Eduardo Gerhardt Martins Advogados

O que McDonald’s pode te ensinar sobre planejamento tributário

Você já foi ao McDonald’s e pensou: “para que comprar só o sanduíche, se no combo ainda ganho o refrigerante?”. Por trás dessa conta simples existe um planejamento tributário do combo, e ele é totalmente legal. A empresa aproveita o fato de que cada item da bandeja paga imposto de um jeito diferente. Ao montar o combo, ela desloca parte do preço para o item que já pagou imposto antes e reduz a carga sobre o conjunto.

No cálculo que circulou em 2022, essa engenharia rendia cerca de 7% a mais de lucro. A boa notícia para o Fisco, e o alerta para o empresário, é que o truque está com os dias contados. Desde 1º de janeiro de 2026, o país testa o novo modelo da Reforma Tributária, que muda justamente a base em que o combo se apoiava. Vale entender como a ideia funciona, onde está o limite e o que a Reforma altera.

Como funciona o planejamento tributário do combo

O ponto de partida é o refrigerante. Ele segue regimes que concentram o imposto no começo da cadeia: a substituição tributária do Imposto sobre Circulação de Mercadorias e Serviços (ICMS) e a cobrança concentrada de PIS e Cofins. Na prática, a indústria recolhe esses tributos lá atrás, por toda a cadeia, na própria fábrica. Quando a lanchonete vende o refrigerante ao consumidor, não recolhe de novo ICMS, PIS e Cofins sobre ele. Os outros itens do combo, como o sanduíche e a batata, pagam imposto normalmente na venda.

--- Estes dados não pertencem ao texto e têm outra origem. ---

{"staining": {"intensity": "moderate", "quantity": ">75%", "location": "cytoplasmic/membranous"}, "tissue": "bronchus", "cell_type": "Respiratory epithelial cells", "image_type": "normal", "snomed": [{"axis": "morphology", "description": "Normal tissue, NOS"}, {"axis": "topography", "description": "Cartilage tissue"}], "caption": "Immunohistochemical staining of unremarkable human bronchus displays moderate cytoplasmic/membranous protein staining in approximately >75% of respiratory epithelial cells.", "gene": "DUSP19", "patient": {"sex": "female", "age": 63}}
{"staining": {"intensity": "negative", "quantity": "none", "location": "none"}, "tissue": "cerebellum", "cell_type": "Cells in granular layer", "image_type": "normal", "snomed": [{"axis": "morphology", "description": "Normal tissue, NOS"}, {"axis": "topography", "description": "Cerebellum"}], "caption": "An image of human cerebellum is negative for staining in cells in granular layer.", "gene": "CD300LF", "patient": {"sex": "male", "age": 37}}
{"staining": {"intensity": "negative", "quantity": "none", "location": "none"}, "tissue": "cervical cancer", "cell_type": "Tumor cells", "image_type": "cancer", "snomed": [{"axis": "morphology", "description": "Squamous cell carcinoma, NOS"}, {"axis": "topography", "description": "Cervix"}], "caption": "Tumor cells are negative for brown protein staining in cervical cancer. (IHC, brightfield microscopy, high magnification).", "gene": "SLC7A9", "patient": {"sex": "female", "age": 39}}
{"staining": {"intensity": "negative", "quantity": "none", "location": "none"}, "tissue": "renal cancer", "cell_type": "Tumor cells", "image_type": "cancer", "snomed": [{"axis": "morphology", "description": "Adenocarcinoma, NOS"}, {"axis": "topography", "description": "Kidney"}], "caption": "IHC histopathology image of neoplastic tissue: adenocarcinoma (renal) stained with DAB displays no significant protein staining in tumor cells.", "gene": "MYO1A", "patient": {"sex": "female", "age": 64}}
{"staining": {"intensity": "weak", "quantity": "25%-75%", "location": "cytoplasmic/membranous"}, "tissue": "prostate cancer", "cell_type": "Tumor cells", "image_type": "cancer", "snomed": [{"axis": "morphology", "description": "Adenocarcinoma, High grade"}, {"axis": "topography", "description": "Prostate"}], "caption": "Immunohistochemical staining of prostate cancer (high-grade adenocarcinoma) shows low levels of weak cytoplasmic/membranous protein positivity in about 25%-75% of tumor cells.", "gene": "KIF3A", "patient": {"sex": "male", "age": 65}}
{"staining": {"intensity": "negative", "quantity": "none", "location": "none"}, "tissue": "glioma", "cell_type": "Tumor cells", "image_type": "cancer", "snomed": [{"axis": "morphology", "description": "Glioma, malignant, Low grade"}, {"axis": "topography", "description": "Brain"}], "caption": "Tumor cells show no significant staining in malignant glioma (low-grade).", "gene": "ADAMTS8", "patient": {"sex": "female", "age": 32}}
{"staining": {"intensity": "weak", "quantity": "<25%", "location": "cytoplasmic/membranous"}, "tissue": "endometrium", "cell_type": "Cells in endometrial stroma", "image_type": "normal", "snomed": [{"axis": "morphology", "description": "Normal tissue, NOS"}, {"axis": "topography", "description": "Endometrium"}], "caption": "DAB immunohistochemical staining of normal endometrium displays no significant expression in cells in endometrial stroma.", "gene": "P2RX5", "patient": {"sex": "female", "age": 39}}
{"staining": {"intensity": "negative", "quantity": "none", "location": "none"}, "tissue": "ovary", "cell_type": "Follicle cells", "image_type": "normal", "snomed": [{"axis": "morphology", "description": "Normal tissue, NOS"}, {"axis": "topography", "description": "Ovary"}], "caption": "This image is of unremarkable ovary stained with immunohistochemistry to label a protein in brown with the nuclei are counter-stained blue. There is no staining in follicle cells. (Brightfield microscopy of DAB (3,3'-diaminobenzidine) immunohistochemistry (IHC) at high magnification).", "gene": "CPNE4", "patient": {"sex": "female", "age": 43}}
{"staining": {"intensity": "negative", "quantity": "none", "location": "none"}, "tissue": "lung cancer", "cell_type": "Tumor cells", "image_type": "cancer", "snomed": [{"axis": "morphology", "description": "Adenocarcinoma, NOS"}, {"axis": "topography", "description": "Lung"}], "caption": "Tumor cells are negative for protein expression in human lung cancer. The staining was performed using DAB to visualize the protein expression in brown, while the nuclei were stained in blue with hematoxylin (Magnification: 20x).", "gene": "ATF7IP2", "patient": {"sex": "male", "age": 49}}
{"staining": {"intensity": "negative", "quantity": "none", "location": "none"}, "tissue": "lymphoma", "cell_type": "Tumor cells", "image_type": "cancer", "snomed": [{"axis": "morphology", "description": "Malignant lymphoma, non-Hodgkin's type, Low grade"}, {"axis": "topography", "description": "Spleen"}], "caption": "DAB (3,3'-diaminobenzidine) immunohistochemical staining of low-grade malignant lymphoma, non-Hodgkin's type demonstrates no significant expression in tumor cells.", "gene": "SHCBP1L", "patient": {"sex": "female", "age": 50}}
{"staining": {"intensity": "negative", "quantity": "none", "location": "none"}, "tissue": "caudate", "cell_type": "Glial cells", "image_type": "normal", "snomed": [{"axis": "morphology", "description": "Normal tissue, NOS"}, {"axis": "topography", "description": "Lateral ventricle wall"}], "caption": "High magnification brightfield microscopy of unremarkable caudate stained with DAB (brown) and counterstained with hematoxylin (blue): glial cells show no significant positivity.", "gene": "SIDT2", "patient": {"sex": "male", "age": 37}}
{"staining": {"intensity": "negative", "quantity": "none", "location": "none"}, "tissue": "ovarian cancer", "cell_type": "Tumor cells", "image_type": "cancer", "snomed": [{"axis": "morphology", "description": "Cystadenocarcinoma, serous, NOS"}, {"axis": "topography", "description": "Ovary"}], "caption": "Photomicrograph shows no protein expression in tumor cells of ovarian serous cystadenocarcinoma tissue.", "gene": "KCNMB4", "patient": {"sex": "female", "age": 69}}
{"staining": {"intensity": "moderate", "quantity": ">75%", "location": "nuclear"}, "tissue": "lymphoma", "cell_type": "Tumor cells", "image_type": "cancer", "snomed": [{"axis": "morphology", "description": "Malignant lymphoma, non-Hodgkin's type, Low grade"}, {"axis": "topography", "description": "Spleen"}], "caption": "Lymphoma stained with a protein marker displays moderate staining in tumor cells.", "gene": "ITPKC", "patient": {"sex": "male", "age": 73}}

A conclusão é direta. Se o refrigerante já quitou o imposto na origem, quanto maior a fatia do preço atribuída a ele, menor a base que sobra para os itens tributados no balcão. Por isso, colocar um valor mais alto no refrigerante dentro do combo reduz a carga total. O post original chamou isso de “transferência de preços”. O termo é intuitivo, mas não se confunde com os preços de transferência (transfer pricing), que tratam de operações entre partes relacionadas. Aqui, a ideia é a alocação do preço do combo entre itens de tributação diferente.

Quanto o combo economizava, e por quê

Os números do exemplo de 2022 ajudam a medir o efeito. No Lucro Presumido, vender o lanche em combo levava a uma carga de 9,94%, contra 16,85% quando a empresa ignorava essa alocação. Ou seja, cerca de 7% a mais de lucro pela economia tributária. No Lucro Real, a economia podia ser ainda maior. No Simples Nacional, a diferença era menor, de cerca de 1,66 ponto: 6,81% no combo, ante 8,48% sem ele.

Esses percentuais vêm do estudo que ilustrou o post na época e valiam para o sistema de então. Servem para mostrar a ordem de grandeza, não como número atual. Afinal, como se verá adiante, a Reforma altera a premissa que sustentava a conta.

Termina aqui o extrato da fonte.